- To do -
Give back these lines word for word, starting with the first line of the records and ending after the line that contains "stress management".

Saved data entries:
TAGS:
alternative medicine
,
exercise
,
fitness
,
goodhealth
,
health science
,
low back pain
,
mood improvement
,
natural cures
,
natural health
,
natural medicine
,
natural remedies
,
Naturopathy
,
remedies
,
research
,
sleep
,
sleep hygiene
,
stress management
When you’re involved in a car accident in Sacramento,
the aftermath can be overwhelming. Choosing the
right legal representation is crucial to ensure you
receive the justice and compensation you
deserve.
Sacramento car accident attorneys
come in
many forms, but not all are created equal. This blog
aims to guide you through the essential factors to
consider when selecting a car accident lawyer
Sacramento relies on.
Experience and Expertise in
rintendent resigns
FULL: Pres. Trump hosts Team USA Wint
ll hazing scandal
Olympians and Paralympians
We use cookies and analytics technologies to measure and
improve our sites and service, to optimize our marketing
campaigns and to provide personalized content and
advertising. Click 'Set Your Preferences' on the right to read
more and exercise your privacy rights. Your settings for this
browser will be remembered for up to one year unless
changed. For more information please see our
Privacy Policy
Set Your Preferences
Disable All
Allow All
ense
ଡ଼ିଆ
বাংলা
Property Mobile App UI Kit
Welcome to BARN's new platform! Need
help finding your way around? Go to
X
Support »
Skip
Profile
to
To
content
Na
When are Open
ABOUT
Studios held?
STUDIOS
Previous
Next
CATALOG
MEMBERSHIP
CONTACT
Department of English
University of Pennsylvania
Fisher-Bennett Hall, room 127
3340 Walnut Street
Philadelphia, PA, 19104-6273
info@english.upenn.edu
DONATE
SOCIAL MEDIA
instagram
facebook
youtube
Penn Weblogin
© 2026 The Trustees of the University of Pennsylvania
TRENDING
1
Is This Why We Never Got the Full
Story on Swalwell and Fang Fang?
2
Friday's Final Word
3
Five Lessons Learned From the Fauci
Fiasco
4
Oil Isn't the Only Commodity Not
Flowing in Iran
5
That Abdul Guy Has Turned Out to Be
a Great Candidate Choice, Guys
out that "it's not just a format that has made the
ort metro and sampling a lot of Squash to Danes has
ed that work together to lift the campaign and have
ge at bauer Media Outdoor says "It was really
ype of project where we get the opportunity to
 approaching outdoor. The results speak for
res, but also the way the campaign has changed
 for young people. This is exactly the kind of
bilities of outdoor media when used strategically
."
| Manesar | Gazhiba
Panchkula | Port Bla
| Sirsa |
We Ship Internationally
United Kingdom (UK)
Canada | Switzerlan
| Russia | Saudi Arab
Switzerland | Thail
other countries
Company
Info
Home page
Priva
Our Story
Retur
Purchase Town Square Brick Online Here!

- Solution for this task -
TAGS:
alternative medicine
,
exercise
,
fitness
,
goodhealth
,
health science
,
low back pain
,
mood improvement
,
natural cures
,
natural health
,
natural medicine
,
natural remedies
,
Naturopathy
,
remedies
,
research
,
sleep
,
sleep hygiene
,
stress management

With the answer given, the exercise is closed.